Pikamander2 commented 3 years ago

Is there a way to turn off logging? A single call to sitemap_tree_for_homepage spits out over 20 messages into the console, most of which are of no concern.

stefan-djurovic commented 3 years ago

Well, currently there is not.

sibalzer commented 3 years ago

You can set the logger level to warning to ignore unnecessary messages.

logging.getLogger("usp.fetch_parse").setLevel(logging.WARNING)
logging.getLogger("usp.helpers").setLevel(logging.WARNING)
logging.getLogger("usp.tree").setLevel(logging.WARNING)
ThibTrip commented 3 years ago
logging.getLogger("usp.fetch_parse").setLevel(logging.WARNING)
logging.getLogger("usp.helpers").setLevel(logging.WARNING)

Thank you for your answer but this does not seem to work 😿.

Example code

import logging
from usp.tree import sitemap_tree_for_homepage

logging.getLogger("usp.fetch_parse").setLevel(logging.WARNING)
logging.getLogger("usp.helpers").setLevel(logging.WARNING)
logging.getLogger("usp.tree").setLevel(logging.WARNING)
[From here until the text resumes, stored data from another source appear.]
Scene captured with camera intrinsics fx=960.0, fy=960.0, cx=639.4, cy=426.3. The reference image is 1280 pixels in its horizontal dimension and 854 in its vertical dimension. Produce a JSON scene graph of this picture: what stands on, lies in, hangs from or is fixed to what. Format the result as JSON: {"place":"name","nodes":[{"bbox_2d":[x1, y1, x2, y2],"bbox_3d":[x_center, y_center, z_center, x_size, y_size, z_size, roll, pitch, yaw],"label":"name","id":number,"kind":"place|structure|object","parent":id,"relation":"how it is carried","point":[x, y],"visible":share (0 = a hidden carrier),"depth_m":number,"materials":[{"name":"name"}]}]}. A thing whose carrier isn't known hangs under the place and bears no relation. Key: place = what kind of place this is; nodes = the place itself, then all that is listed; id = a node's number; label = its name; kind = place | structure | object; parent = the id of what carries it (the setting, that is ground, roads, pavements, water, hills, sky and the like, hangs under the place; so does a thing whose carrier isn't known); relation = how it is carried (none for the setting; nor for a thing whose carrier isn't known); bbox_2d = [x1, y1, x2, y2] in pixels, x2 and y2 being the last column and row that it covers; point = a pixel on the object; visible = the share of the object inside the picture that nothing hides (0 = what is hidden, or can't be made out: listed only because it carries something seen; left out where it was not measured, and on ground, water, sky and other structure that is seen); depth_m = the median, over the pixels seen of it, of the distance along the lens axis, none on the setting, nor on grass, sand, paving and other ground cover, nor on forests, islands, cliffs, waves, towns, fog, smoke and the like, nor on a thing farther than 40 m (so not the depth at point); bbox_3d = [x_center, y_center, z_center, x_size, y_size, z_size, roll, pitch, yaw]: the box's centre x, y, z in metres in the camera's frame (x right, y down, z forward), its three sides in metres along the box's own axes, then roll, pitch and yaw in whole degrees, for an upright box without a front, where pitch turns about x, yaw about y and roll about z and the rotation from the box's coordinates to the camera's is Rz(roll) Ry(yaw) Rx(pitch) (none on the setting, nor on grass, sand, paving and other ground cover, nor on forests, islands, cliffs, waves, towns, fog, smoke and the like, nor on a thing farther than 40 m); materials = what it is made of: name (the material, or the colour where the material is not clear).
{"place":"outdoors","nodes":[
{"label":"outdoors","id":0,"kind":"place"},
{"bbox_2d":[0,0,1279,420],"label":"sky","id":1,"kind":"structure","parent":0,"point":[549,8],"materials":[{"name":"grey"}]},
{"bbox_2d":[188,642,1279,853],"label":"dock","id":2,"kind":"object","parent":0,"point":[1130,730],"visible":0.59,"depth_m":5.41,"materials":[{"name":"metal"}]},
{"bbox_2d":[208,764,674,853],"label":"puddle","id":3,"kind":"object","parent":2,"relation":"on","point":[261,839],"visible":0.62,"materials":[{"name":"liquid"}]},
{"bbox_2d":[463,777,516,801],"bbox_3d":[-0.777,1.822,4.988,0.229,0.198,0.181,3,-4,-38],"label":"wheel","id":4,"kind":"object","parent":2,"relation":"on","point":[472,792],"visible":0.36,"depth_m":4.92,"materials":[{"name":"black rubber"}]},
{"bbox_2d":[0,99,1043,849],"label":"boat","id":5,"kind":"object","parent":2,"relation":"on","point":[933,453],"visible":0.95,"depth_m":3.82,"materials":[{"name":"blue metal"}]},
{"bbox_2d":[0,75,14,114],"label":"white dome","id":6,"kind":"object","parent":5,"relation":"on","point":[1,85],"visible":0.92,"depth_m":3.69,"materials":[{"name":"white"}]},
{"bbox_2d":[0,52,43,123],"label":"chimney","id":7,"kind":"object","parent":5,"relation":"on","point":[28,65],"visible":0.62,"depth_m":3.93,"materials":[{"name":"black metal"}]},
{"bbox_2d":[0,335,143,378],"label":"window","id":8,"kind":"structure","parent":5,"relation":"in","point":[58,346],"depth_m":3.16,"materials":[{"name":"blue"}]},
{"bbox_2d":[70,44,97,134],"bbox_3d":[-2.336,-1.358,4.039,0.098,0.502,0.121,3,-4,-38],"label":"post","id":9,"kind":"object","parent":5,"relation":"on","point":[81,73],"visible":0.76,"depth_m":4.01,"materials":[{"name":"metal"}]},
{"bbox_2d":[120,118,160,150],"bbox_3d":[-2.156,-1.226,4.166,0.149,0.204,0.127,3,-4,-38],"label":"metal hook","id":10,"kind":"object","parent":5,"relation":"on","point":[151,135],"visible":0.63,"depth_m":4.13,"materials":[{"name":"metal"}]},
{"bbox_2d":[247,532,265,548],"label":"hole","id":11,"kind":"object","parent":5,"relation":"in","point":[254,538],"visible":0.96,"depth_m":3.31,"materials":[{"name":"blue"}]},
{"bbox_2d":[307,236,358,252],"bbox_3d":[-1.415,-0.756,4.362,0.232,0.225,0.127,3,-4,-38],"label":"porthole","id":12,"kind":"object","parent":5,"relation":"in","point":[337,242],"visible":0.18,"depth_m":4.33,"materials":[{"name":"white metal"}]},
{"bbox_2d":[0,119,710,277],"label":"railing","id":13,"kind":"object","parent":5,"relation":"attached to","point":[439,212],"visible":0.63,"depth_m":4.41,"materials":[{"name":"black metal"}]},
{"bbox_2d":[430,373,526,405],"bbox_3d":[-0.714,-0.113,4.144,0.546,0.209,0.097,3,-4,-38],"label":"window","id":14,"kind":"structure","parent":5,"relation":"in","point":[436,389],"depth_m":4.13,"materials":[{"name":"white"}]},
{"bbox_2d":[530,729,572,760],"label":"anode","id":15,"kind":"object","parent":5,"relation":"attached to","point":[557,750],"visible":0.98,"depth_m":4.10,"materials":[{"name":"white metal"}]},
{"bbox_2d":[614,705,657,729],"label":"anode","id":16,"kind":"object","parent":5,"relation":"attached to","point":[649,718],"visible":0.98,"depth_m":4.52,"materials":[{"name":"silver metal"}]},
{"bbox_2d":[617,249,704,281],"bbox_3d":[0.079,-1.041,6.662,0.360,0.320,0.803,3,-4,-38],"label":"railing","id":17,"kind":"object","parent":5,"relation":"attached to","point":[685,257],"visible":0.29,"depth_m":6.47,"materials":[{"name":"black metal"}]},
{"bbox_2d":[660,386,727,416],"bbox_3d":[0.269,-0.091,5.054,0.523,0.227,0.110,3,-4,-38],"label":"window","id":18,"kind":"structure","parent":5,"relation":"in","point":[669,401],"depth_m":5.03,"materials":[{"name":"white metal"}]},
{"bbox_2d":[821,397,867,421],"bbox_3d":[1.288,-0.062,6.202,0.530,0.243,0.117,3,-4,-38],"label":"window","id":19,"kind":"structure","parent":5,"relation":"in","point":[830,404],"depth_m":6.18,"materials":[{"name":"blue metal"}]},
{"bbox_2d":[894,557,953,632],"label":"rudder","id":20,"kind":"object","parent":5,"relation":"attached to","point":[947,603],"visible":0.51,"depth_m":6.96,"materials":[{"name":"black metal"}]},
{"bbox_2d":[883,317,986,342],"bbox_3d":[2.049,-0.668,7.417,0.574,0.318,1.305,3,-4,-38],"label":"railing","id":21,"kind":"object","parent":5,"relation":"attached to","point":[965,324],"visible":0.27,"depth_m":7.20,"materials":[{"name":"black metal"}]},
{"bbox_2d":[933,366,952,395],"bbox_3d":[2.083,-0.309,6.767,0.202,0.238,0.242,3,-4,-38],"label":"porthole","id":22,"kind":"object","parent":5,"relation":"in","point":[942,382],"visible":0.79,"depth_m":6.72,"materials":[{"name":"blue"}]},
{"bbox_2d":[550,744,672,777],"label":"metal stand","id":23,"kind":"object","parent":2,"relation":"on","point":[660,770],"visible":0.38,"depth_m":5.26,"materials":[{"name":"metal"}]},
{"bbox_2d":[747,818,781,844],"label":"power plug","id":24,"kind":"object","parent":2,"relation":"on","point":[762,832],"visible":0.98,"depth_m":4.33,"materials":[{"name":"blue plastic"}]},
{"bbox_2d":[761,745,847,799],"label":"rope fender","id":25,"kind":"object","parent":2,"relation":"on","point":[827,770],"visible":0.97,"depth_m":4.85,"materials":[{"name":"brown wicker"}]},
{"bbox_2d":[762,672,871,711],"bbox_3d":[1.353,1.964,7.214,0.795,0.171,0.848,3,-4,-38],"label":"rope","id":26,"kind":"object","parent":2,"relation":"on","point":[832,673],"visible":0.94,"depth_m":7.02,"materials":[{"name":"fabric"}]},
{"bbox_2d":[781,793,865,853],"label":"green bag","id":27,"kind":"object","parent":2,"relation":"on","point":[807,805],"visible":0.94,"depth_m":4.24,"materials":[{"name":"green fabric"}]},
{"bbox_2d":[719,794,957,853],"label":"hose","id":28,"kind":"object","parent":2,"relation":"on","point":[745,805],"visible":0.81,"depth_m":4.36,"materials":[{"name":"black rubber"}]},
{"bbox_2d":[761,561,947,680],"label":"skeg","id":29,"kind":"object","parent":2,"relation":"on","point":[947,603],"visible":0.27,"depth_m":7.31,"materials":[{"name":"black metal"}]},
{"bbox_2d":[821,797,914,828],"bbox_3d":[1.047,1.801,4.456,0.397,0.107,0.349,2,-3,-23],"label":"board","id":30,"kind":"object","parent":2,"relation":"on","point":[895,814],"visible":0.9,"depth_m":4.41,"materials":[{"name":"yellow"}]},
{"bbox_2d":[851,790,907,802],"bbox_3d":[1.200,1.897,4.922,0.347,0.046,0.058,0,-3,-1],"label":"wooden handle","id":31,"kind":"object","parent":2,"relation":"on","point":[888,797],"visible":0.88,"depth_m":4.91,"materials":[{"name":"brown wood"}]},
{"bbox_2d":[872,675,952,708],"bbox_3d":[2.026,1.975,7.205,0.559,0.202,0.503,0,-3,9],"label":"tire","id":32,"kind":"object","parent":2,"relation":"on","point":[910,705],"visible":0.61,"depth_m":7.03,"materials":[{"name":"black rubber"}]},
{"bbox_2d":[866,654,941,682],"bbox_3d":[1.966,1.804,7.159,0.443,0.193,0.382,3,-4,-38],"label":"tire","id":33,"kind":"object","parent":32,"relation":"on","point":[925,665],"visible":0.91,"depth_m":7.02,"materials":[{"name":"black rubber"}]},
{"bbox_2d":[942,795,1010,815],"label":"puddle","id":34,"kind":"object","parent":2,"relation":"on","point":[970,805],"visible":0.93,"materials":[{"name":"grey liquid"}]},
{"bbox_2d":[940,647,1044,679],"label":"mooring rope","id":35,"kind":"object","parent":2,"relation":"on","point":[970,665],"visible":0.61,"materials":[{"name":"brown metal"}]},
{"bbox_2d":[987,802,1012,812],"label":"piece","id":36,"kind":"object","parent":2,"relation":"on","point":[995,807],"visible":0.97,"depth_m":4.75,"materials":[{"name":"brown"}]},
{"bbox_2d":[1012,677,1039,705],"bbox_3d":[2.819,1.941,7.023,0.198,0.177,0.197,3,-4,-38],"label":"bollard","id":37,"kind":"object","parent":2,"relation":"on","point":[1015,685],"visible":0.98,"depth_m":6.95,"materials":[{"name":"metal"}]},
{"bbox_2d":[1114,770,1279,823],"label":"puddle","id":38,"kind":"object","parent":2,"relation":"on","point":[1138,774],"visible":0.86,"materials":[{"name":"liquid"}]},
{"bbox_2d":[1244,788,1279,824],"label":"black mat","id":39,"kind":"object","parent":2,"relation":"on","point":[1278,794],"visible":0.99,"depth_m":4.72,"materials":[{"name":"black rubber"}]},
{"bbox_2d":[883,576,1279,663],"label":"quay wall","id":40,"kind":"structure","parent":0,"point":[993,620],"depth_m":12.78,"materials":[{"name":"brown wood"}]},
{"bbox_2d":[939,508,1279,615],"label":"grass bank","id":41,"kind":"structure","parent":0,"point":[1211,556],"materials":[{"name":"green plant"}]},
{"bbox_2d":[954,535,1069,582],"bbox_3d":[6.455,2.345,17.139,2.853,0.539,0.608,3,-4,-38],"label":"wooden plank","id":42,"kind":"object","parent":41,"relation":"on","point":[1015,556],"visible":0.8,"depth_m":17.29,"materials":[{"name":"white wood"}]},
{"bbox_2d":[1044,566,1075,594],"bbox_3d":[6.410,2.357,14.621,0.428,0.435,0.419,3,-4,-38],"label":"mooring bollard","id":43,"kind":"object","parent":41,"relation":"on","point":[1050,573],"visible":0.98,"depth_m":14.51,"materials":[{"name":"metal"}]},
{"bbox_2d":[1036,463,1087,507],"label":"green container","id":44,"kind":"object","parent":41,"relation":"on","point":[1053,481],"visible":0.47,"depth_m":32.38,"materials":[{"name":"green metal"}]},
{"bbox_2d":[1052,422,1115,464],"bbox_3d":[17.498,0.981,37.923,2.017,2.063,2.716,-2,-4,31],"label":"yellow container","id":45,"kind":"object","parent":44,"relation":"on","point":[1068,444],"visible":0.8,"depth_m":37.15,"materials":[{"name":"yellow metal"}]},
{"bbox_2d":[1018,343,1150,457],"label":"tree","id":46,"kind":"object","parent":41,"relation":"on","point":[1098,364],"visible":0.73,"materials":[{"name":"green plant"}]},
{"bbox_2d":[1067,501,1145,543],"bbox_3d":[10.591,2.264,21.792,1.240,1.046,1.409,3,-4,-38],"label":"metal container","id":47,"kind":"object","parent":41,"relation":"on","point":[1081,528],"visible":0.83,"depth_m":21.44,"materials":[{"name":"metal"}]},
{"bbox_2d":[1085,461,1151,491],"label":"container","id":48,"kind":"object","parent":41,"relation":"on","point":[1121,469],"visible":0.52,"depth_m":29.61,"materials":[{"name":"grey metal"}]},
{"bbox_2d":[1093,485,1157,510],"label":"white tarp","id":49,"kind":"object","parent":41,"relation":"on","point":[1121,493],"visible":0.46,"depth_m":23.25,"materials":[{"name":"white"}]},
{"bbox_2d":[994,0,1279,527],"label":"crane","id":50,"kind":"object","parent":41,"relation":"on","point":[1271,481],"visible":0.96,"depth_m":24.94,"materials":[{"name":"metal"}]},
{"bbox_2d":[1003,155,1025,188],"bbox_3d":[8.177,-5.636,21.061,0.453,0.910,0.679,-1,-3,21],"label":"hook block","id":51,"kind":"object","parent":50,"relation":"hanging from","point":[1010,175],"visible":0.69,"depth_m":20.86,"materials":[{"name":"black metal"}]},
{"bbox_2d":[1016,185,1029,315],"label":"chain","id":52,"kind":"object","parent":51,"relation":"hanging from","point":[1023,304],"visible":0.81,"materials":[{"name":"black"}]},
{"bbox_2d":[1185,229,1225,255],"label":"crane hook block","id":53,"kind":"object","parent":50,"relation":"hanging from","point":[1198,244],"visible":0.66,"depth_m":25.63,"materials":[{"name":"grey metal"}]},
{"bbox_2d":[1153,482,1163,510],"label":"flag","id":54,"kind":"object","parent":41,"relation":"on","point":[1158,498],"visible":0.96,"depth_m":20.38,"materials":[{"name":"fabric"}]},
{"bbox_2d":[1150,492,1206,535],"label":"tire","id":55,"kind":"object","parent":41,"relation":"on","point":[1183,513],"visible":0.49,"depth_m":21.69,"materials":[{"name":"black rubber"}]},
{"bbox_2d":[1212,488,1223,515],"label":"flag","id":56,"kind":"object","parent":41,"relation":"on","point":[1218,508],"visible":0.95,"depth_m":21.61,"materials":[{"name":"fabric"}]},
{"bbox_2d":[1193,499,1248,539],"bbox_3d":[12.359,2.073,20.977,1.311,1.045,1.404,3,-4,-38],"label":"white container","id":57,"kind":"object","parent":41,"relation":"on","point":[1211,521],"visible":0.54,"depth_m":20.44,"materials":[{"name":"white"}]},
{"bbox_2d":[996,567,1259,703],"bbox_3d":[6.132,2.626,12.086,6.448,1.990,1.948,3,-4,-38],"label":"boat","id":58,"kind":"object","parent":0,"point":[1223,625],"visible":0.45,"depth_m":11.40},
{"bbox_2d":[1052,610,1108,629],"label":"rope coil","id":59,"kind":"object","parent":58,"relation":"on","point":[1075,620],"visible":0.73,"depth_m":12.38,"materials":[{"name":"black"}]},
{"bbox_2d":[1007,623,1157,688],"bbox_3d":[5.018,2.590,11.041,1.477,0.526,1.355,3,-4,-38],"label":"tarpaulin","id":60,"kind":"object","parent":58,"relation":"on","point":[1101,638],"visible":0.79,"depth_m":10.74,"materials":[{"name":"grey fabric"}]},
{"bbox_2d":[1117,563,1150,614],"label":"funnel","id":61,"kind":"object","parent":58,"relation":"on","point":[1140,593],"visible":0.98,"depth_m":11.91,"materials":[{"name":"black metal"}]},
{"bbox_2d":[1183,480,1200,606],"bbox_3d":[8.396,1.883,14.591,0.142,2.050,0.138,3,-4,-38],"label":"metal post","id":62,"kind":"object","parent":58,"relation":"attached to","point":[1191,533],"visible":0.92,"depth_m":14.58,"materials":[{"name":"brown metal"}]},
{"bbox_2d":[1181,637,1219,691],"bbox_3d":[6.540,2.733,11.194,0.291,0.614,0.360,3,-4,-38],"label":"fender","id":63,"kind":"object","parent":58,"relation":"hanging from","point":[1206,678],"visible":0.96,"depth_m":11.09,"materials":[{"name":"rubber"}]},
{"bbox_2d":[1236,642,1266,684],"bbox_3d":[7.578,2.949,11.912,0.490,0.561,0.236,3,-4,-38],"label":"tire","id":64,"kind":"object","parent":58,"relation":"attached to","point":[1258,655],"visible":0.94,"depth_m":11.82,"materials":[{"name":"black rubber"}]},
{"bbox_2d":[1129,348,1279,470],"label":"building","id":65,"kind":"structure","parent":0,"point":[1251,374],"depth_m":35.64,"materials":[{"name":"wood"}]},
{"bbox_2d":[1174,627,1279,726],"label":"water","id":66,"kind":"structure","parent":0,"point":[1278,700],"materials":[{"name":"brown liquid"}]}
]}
sitemap_tree_for_homepage('https://www.siemens.de/')
2021-05-21 11:29:27,202 WARNING usp.helpers [1407409/MainThread]: Request for URL https://www.siemens.de/robots.txt failed: 404 Not Found
2021-05-21 11:29:27,829 WARNING usp.helpers [1407409/MainThread]: Request for URL https://www.siemens.de/sitemap-index.xml.gz failed: 404 Not Found
2021-05-21 11:29:28,443 WARNING usp.helpers [1407409/MainThread]: Request for URL https://www.siemens.de/sitemap_index.xml failed: 404 Not Found
2021-05-21 11:29:29,067 WARNING usp.helpers [1407409/MainThread]: Request for URL https://www.siemens.de/.sitemap.xml failed: 404 Not Found
2021-05-21 11:29:29,694 WARNING usp.helpers [1407409/MainThread]: Request for URL https://www.siemens.de/sitemap/sitemap-index.xml failed: 404 Not Found
2021-05-21 11:29:30,303 WARNING usp.helpers [1407409/MainThread]: Request for URL https://www.siemens.de/sitemap.xml failed: 404 Not Found
...
sibalzer commented 3 years ago

Thats because you are getting warning messages. If you want to ignore them too you need to set the logging level higher (logging.ERROR or even logging.FATAL). But i wouldn't recommend it.

Pikamander2 commented 3 years ago

Ideally, it would be nice to have an official setting to suppress the output.